If there’s one thing about director Gore Verbinski (Pirates of the Caribbean, The Ring) it’s that the guy knows how to make a movie look spectacular. Even if the Pirates movies, in spite of the first, turned into a slog of wet tentacle beards, giant crab-chicks, far too much belief in its own make-it-up-as-you-go-along mythology and a briney case of taking itself far too seriously, they all looked fantastic from start to finish.
Of course, all that prettifying stuff takes wallet-splitting gobs of what makes the world go ’round– and while Pirates success guaranteed big fat bags of Disney-stamped cash for its sequels, Verbinksi’s next project, the film version of the video game Bioshock, doesn’t have previous filmic success going for it.

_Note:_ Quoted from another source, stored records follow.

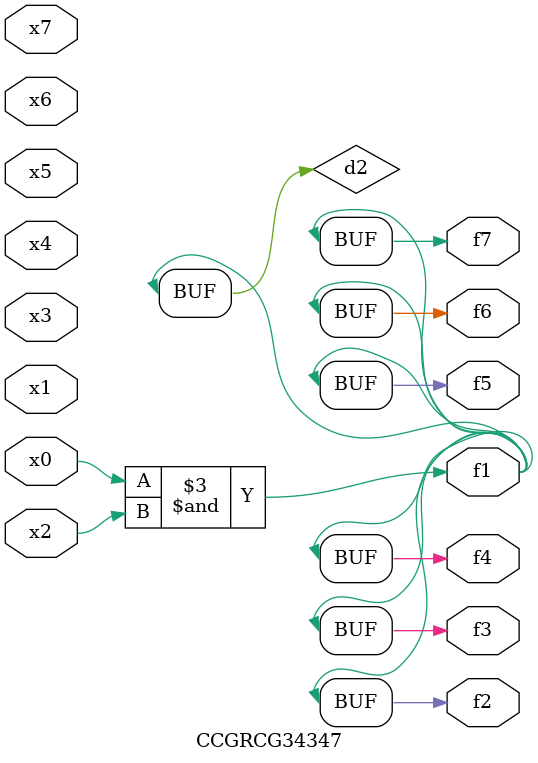
<source format=v>
module CCGRCG34347(
	input x0, x1, x2, x3, x4, x5, x6, x7,
	output f1, f2, f3, f4, f5, f6, f7
);

	wire d1, d2;

	nor (d1, x3, x6);
	and (d2, x0, x2);
	assign f1 = d2;
	assign f2 = d2;
	assign f3 = d2;
	assign f4 = d2;
	assign f5 = d2;
	assign f6 = d2;
	assign f7 = d2;
endmodule

</source>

And as Max Payne, Doom, Silent Hill… ad infinitum, will tell you, video games have had a rough track record, and when budgets start getting crazy, saaaaaay, $160 million crazy (after all, Bioshock deals with an underwater utopia gone wrong, complete with stomping, drill-armed diver guys, a genetically changing hero and little girls infected by icky sea slugs duking it out in a fully realized art deco underwater city)– studios are bound to get nervous. Just ask Halo.

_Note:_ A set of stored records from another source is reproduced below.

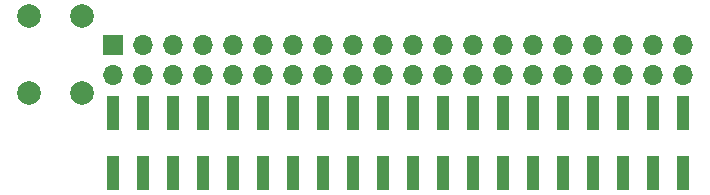
<source format=gbr>
%TF.GenerationSoftware,KiCad,Pcbnew,5.1.9*%
%TF.CreationDate,2021-02-16T04:37:06+02:00*%
%TF.ProjectId,PiCase40,50694361-7365-4343-902e-6b696361645f,rev?*%
%TF.SameCoordinates,Original*%
%TF.FileFunction,Soldermask,Top*%
%TF.FilePolarity,Negative*%
%FSLAX46Y46*%
G04 Gerber Fmt 4.6, Leading zero omitted, Abs format (unit mm)*
G04 Created by KiCad (PCBNEW 5.1.9) date 2021-02-16 04:37:06*
%MOMM*%
%LPD*%
G01*
G04 APERTURE LIST*
%ADD10R,1.000000X3.000000*%
%ADD11R,1.700000X1.700000*%
%ADD12O,1.700000X1.700000*%
%ADD13C,2.000000*%
G04 APERTURE END LIST*
D10*
%TO.C,J2*%
X124892800Y-106545329D03*
X124892800Y-111585329D03*
X127432800Y-106545329D03*
X127432800Y-111585329D03*
X129972800Y-106545329D03*
X129972800Y-111585329D03*
X132512800Y-106545329D03*
X132512800Y-111585329D03*
X135052800Y-106545329D03*
X135052800Y-111585329D03*
X137592800Y-106545329D03*
X137592800Y-111585329D03*
X140132800Y-106545329D03*
X140132800Y-111585329D03*
X142672800Y-106545329D03*
X142672800Y-111585329D03*
X145212800Y-106545329D03*
X145212800Y-111585329D03*
X147752800Y-106545329D03*
X147752800Y-111585329D03*
X150292800Y-106545329D03*
X150292800Y-111585329D03*
X152832800Y-106545329D03*
X152832800Y-111585329D03*
X155372800Y-106545329D03*
X155372800Y-111585329D03*
X157912800Y-106545329D03*
X157912800Y-111585329D03*
X160452800Y-106545329D03*
X160452800Y-111585329D03*
X162992800Y-106545329D03*
X162992800Y-111585329D03*
X165532800Y-106545329D03*
X165532800Y-111585329D03*
X168072800Y-106545329D03*
X168072800Y-111585329D03*
X170612800Y-106545329D03*
X170612800Y-111585329D03*
X173152800Y-106545329D03*
X173152800Y-111585329D03*
%TD*%
D11*
%TO.C,J1*%
X124922800Y-100765329D03*
D12*
X124922800Y-103305329D03*
X127462800Y-100765329D03*
X127462800Y-103305329D03*
X130002800Y-100765329D03*
X130002800Y-103305329D03*
X132542800Y-100765329D03*
X132542800Y-103305329D03*
X135082800Y-100765329D03*
X135082800Y-103305329D03*
X137622800Y-100765329D03*
X137622800Y-103305329D03*
X140162800Y-100765329D03*
X140162800Y-103305329D03*
X142702800Y-100765329D03*
X142702800Y-103305329D03*
X145242800Y-100765329D03*
X145242800Y-103305329D03*
X147782800Y-100765329D03*
X147782800Y-103305329D03*
X150322800Y-100765329D03*
X150322800Y-103305329D03*
X152862800Y-100765329D03*
X152862800Y-103305329D03*
X155402800Y-100765329D03*
X155402800Y-103305329D03*
X157942800Y-100765329D03*
X157942800Y-103305329D03*
X160482800Y-100765329D03*
X160482800Y-103305329D03*
X163022800Y-100765329D03*
X163022800Y-103305329D03*
X165562800Y-100765329D03*
X165562800Y-103305329D03*
X168102800Y-100765329D03*
X168102800Y-103305329D03*
X170642800Y-100765329D03*
X170642800Y-103305329D03*
X173182800Y-100765329D03*
X173182800Y-103305329D03*
%TD*%
D13*
%TO.C,SW1*%
X117772800Y-104815329D03*
X122272800Y-104815329D03*
X117772800Y-98315329D03*
X122272800Y-98315329D03*
%TD*%
M02*

</source>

The studio (Universal) and Verbinski have “paused” pre-production on Bioshock and are now working out a way to get the budget down, which may include shipping the project off from sunshiney L.A. to foggy Londontown. With studios tightening their belts, this kind of thing isn’t uncommon– especially in pre-production, where it’s often start-stop. Its also been reported that both Universal and Verbinski are calling upon the ghost of Halo (sniff- a moment of silence, please) and saying they’re not going to allow that to happen again with Bioshock.
In the mean time, Verbinski will need to become more creative (he dumped a guaranteed paycheck to direct Pirates 4 in order to take the Bioshock project) as he whittles down costs on the undersea horror/mystery.
I like to think the twisty, morally ambiguous Bioshock has more going for it than 100% of many other game to film adaptations, but the more I think about it, the more I get the feeling it could easily become another Silent Hill— a production designed work of art, but ultimately a hollow and unsatisfactory film. Of course, that’s me guessing– Verbinski helped transform a ride into an exciting and charming summer blockbuster. Let’s just hope Bioshock ends up more like POTC: Curse of the Black Pearl than its sequels POTC: Revenge of Squidbeard and POTC: I Think This is About Pirates, But I’m not Sure What the Hell is Going on Any More.